Configuration issues
Incident Report for Fasterize
Postmortem

Error 521 for some customers

Date: 04/05/2023

Description of incident

Some customers have experienced resource errors 521. The Fasterize error 521 corresponds to a configuration that is not found in the engine.  After an engine update, some proxies failed to load some configurations in V2 format.

Facts and Timeline

  • 16h38: Launch of the engine update after validation on the staging environment and then in canary mode 
  • 17h10: First alert:High proxy error ratio detected.
  • 17h12: 521 errors are starting to appear.
  • 17h27: The technical team turns off problematic proxies.
  • 17:30: Traffic is back to normal.
  • 17h36: Publication of a message on StatusPage
  • 17:56: Trigger workers rollback
  • 18:25: The technical team is fixing the issue by returning to the previous version of the engine.

Analysis

On February 15, 2023, the deployment of the website-config package (4.14.1) changed the JSON schema used for client configurations in order to introduce a new key. This change should not have been included in the package because the feature was not finished.

The new version of the website-config package moved this new key to another location in the JSON schema.
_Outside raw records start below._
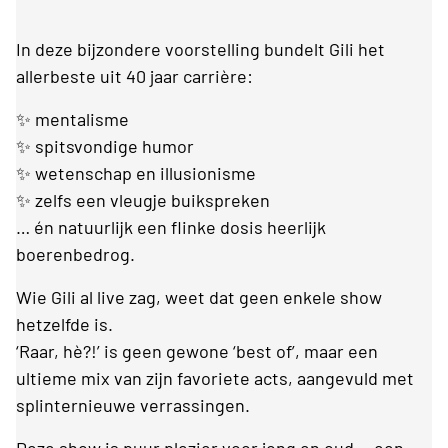
In deze bijzondere voorstelling bundelt Gili het
allerbeste uit 40 jaar carrière:
✨ mentalisme
✨ spitsvondige humor
✨ wetenschap en illusionisme
✨ zelfs een vleugje buikspreken
… én natuurlijk een flinke dosis heerlijk
boerenbedrog.
Wie Gili al live zag, weet dat geen enkele show
hetzelfde is.
‘Raar, hè?!’ is geen gewone ‘best of’, maar een
ultieme mix van zijn favoriete acts, aangevuld met
splinternieuwe verrassingen.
During deployment, the deletion of the key previously and incorrectly introduced in the validation scheme had the effect of invalidating all V2 configs with this key. However, this key was added automatically by the API if it was not present.

A mechanism to load a configuration even if it is not valid was however introduced during the update but did not work. When processing requests associated with unloaded configurations, the engine responded with a 521 error.
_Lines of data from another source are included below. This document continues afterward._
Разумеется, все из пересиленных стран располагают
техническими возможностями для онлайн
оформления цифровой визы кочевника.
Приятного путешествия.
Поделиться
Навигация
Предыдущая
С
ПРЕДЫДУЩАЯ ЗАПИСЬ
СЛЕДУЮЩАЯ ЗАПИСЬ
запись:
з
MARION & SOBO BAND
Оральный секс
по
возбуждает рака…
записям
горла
The fallback mechanism at the front level has mitigated the problem at the cache layer. Indeed, a second attempt on another proxy is triggered in the event of a 521 error. However, the return-to-origin system is not in place for 521 errors (to prevent the discovery of configurations).

The message for 521 errors is not clear enough and should render a page like the one used for 592 or 594 errors.

At the rollback level, retrieving the commit corresponding to version N-1 was not so easy. The rollback was not possible via the CI because it took too long to execute and was therefore executed on a developer workstation.

Metrics

Error 521

  • a first peak around 5:05 p.m. (which triggered the alert)
  • from 5:10 p.m. to 5:30 p.m. a large number of requests/s in 521 is observed

As a percentage of all traffic:

Over the duration of the incident

Only on impacted customers

Impacts

  • Number of customers impacted: 12 sites (< 2%)
  • Percentage of requests impacted on all customers

    • Maximum: 1.5%
    • Over the duration of the incident: 0.32%
  • Percentage of queries impacted on impacted customers

    • Maximum: 7.3%
    • Over the duration of the incident: 1.54%

Counter measures

Short term

  1. Fix the engine and the faulty package to remove the breaking change
  2. Secure v2 config schema validation changes
  3. Enable fallback to origin on 521 error

Middle term

  1. Set up a system for migrating V2 configs from one schema version to another.
  2. Improve some documentation (rollback, release) 
  3. Improve crisis internal organization
  4. Put an extra step to enable canary phase with actual production traffic before triggering the rest of the update
Posted May 05, 2023 - 13:12 CEST

Resolved
The rollback has been completed. We will publish a postmortem tomorrow (5th of May) to clarify the root cause of the incident.
Posted May 04, 2023 - 18:25 CEST
Monitoring
No more errors are being generated since 5:42pm (UTC+2) and 90% less errors since 5:30pm. Impacts were limited to websites using config version 2.
Posted May 04, 2023 - 17:49 CEST
Identified
The issue has been identified. A mitigation has been deployed to replace faulty proxies. The root cause is being diagnosed.
Posted May 04, 2023 - 17:37 CEST
Investigating
Some proxies has loaded invalid configurations and cannot process incoming requests.
We are currently investigating this issue.
Posted May 04, 2023 - 17:36 CEST
This incident affected: Acceleration.